Using environment variable:
export jdbc_password=test_pass_export
spark-submit --conf spark.jdbc.password=$jdbc_password ...
Using spark config properties file:
echo "spark.jdbc.b64password=test_pass_prop" > credentials.properties
spark-submit --properties-file credentials.properties
With base64 encoding to "obfuscate":
echo "spark.jdbc.b64password=$(echo -n test_pass_prop | base64)" > credentials_b64.properties
spark-submit --properties-file credentials_b64.properties
Using the password in code
import java.util.Base64 // for base64
import java.nio.charset.StandardCharsets // for base64
val properties = new java.util.Properties()

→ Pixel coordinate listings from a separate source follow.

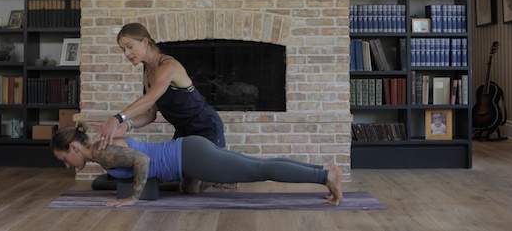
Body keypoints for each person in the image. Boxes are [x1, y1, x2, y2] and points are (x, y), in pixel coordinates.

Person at [52, 123, 344, 207]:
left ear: (74, 147)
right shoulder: (103, 149)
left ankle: (324, 175)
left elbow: (143, 160)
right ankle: (322, 173)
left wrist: (132, 198)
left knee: (259, 170)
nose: (68, 165)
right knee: (260, 165)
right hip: (189, 155)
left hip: (191, 157)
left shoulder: (102, 153)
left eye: (66, 159)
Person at [96, 23, 226, 150]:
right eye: (123, 49)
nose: (127, 53)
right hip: (183, 131)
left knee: (205, 171)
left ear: (145, 42)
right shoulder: (147, 73)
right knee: (178, 171)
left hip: (206, 128)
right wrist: (126, 126)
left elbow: (149, 99)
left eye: (130, 46)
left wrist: (117, 119)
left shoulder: (168, 66)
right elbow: (150, 114)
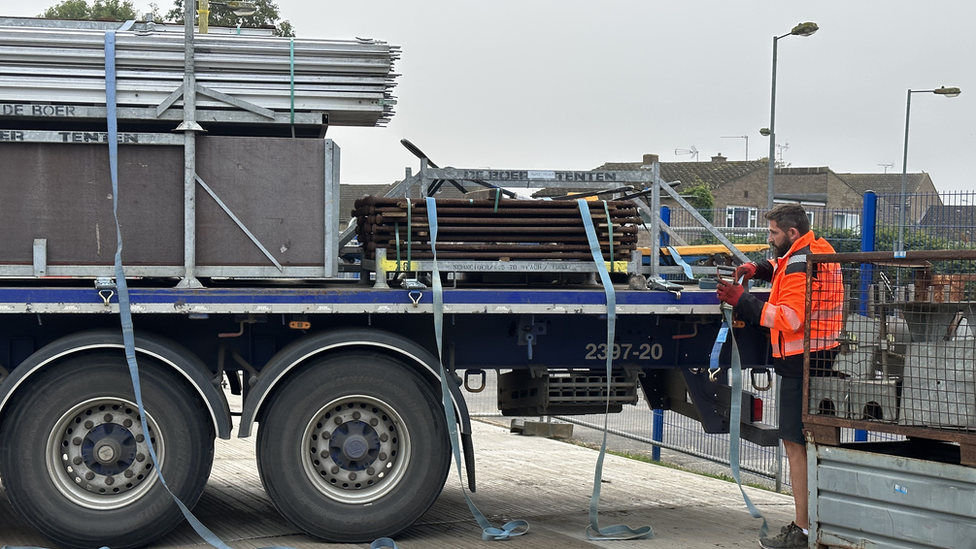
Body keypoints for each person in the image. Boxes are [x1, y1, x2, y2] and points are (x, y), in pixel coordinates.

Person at [715, 203, 843, 549]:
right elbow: (784, 264)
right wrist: (758, 268)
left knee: (794, 443)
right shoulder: (818, 248)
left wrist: (741, 299)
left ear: (792, 233)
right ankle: (815, 522)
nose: (769, 239)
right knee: (810, 441)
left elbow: (788, 318)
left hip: (800, 359)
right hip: (820, 354)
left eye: (773, 233)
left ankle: (802, 530)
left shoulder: (801, 264)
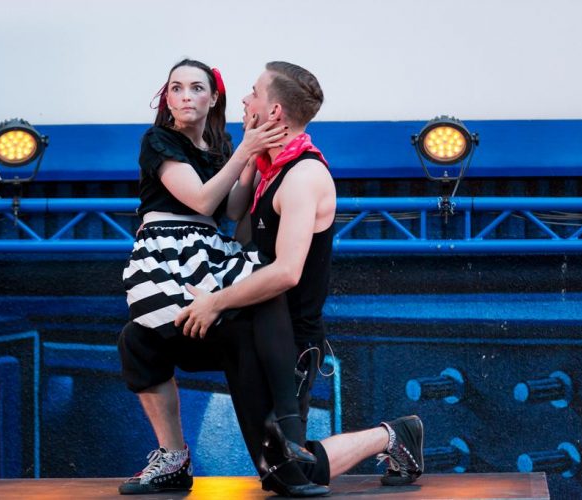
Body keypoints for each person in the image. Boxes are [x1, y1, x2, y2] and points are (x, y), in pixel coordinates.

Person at [175, 61, 425, 495]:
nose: (244, 100)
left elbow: (287, 272)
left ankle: (393, 436)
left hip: (290, 339)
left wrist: (214, 302)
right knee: (275, 473)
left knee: (292, 472)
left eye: (254, 92)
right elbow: (233, 212)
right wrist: (249, 154)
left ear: (273, 111)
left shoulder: (304, 176)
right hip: (253, 325)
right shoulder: (268, 167)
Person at [118, 58, 326, 495]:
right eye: (176, 88)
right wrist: (246, 152)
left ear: (214, 99)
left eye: (197, 88)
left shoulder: (227, 148)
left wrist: (246, 158)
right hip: (169, 255)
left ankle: (281, 451)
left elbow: (231, 209)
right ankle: (176, 456)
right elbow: (200, 200)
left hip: (207, 251)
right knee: (138, 338)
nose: (185, 97)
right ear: (166, 98)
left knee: (259, 295)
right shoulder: (158, 140)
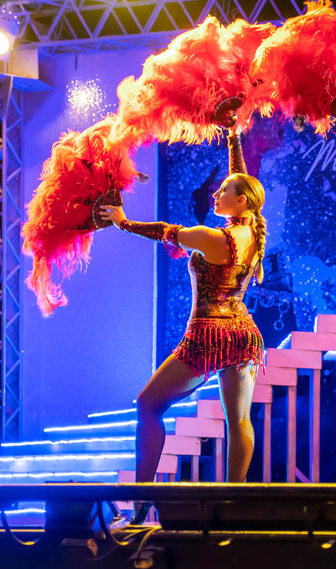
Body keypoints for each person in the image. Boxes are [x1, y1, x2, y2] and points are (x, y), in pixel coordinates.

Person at [98, 119, 266, 497]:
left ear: (241, 200)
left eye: (224, 190)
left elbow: (164, 231)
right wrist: (233, 136)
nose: (216, 193)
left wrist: (123, 223)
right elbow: (241, 179)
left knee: (147, 406)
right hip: (244, 335)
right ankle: (233, 502)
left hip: (208, 335)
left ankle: (142, 499)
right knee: (239, 420)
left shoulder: (212, 237)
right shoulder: (253, 233)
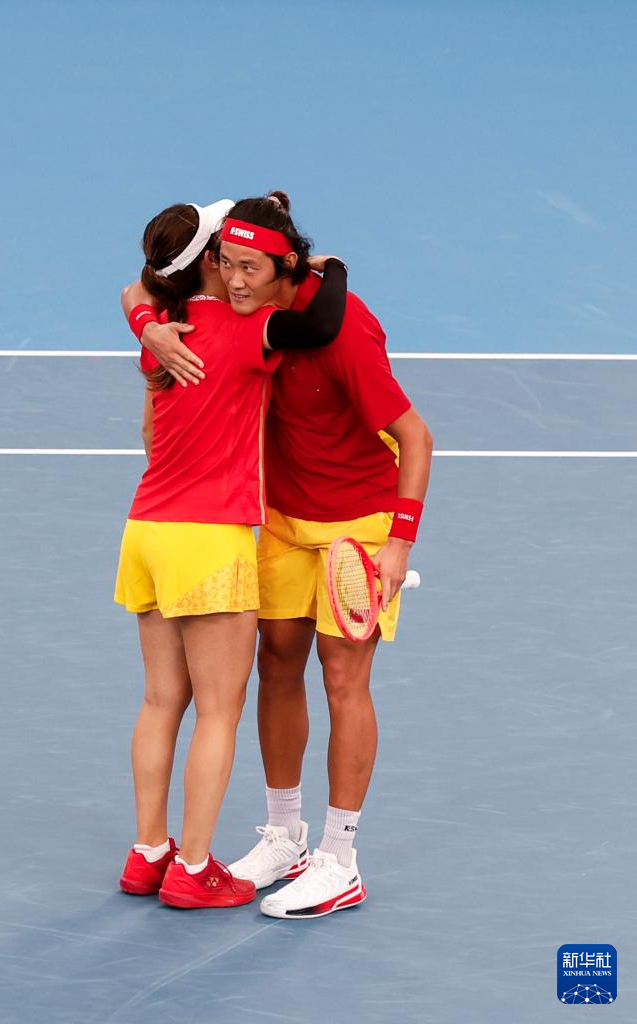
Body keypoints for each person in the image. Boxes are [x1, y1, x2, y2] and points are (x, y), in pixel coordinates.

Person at [144, 192, 433, 919]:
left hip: (358, 524)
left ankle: (340, 858)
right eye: (227, 264)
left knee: (343, 679)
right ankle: (286, 835)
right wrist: (148, 326)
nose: (234, 280)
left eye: (251, 268)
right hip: (281, 520)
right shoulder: (239, 314)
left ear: (289, 267)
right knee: (275, 666)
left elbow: (416, 436)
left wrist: (399, 543)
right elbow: (142, 285)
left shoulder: (342, 328)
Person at [115, 197, 348, 909]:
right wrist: (326, 265)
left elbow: (134, 290)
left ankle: (147, 855)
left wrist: (147, 326)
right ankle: (192, 869)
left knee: (161, 701)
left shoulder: (163, 327)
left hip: (145, 531)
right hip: (209, 539)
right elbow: (321, 321)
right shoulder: (248, 329)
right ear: (213, 262)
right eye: (225, 252)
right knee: (219, 711)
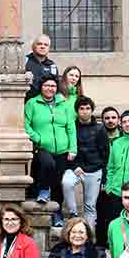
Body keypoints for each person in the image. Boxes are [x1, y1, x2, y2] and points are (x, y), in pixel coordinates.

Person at [24, 75, 77, 224]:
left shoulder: (64, 105)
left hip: (62, 149)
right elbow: (26, 125)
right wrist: (38, 138)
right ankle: (43, 190)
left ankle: (57, 213)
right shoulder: (32, 104)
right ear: (41, 87)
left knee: (59, 183)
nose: (50, 88)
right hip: (41, 147)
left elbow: (71, 128)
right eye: (47, 85)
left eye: (53, 86)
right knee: (48, 164)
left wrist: (72, 148)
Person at [62, 96, 109, 233]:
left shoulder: (100, 129)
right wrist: (74, 166)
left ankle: (89, 235)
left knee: (90, 206)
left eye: (87, 108)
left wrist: (103, 176)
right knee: (66, 182)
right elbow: (67, 149)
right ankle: (73, 213)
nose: (84, 111)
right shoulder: (71, 127)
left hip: (94, 171)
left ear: (92, 110)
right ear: (77, 111)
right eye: (81, 108)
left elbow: (105, 154)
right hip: (76, 168)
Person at [93, 106, 122, 245]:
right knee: (101, 212)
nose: (110, 121)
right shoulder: (98, 134)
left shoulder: (123, 136)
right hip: (99, 175)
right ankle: (101, 244)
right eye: (107, 118)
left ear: (118, 119)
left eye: (113, 118)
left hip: (118, 179)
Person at [24, 34, 58, 100]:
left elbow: (56, 88)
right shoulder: (24, 61)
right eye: (39, 44)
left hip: (45, 105)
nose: (43, 46)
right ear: (33, 46)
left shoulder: (52, 66)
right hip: (26, 103)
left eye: (46, 45)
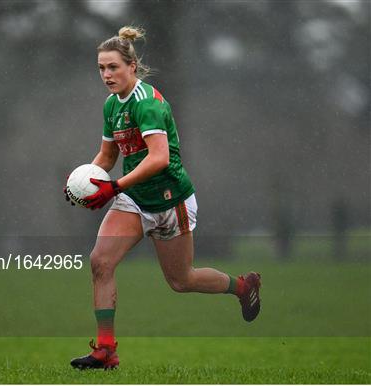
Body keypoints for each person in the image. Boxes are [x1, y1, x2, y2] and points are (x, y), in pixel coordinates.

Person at [65, 26, 261, 370]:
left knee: (181, 281)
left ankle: (243, 286)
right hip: (134, 201)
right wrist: (84, 182)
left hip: (172, 201)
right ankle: (106, 350)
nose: (106, 75)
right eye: (101, 68)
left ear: (132, 67)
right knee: (100, 262)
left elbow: (159, 159)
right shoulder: (112, 106)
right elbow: (107, 158)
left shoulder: (147, 104)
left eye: (113, 67)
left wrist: (114, 187)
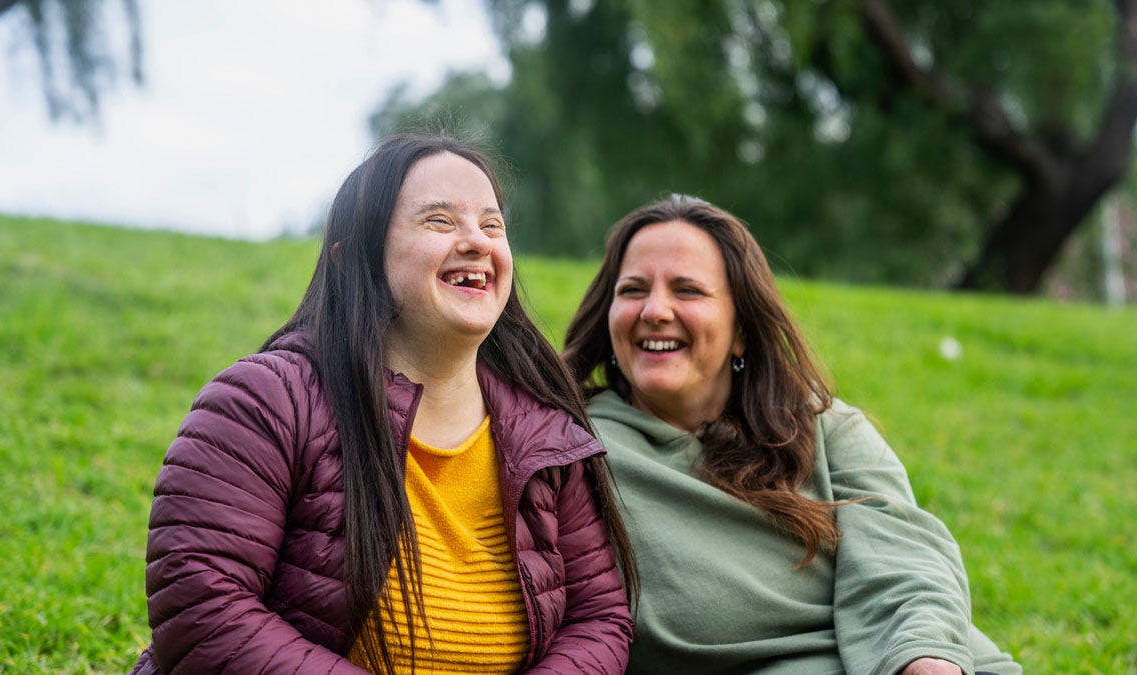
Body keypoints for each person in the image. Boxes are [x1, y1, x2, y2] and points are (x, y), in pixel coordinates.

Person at [130, 134, 637, 674]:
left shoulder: (545, 432)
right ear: (354, 259)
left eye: (492, 226)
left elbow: (598, 619)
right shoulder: (266, 400)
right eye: (440, 221)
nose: (477, 242)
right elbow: (203, 609)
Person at [562, 194, 1021, 675]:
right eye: (633, 289)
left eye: (688, 291)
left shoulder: (823, 427)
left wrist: (924, 659)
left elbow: (902, 555)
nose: (655, 310)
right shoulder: (570, 446)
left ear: (741, 329)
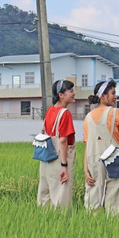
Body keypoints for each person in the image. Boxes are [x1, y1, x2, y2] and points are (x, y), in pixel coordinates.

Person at [83, 78, 119, 215]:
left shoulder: (88, 117)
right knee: (115, 196)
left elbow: (88, 145)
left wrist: (85, 170)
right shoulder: (117, 113)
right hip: (115, 159)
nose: (115, 96)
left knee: (93, 198)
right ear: (103, 96)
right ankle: (113, 226)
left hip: (93, 160)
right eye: (113, 93)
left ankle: (93, 227)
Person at [37, 79, 76, 210]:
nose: (73, 93)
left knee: (45, 195)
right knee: (61, 196)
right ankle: (61, 226)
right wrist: (64, 166)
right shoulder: (65, 114)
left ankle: (45, 224)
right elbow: (63, 140)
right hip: (59, 158)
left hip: (46, 159)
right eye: (71, 91)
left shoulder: (50, 111)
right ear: (61, 95)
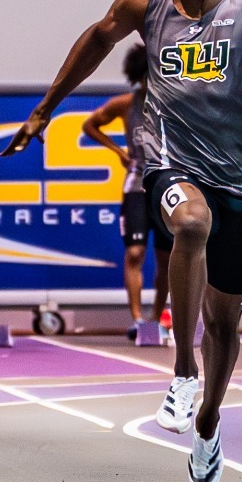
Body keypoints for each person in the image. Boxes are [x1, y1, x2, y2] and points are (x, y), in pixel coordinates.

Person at [7, 0, 242, 482]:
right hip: (171, 163)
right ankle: (182, 372)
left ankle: (209, 419)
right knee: (190, 223)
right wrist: (45, 108)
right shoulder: (145, 2)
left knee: (226, 320)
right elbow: (95, 41)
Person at [83, 44, 172, 342]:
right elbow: (90, 125)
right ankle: (137, 319)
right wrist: (117, 150)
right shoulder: (126, 104)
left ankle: (158, 318)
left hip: (167, 186)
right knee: (134, 252)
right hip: (136, 185)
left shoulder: (174, 103)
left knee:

properties.put("driver", "com.mysql.jdbc.Driver")
properties.put("url", "jdbc:mysql://mysql-host:3306")
properties.put("user", "test_user")
val password = new String(Base64.getDecoder().decode(spark.conf.get("spark.jdbc.b64password")), StandardCharsets.UTF_8)
properties.put("password", password)
val models = spark.read.jdbc(properties.get("url").toString, "ml_models", properties)
Edit: spark command line interface help docs for --conf and --properties-file:
--conf PROP=VALUE Arbitrary Spark configuration property.
--properties-file FILE Path to a file from which to load extra properties. If not
specified, this will look for conf/spark-defaults.conf.
The properties-file name is arbitrary.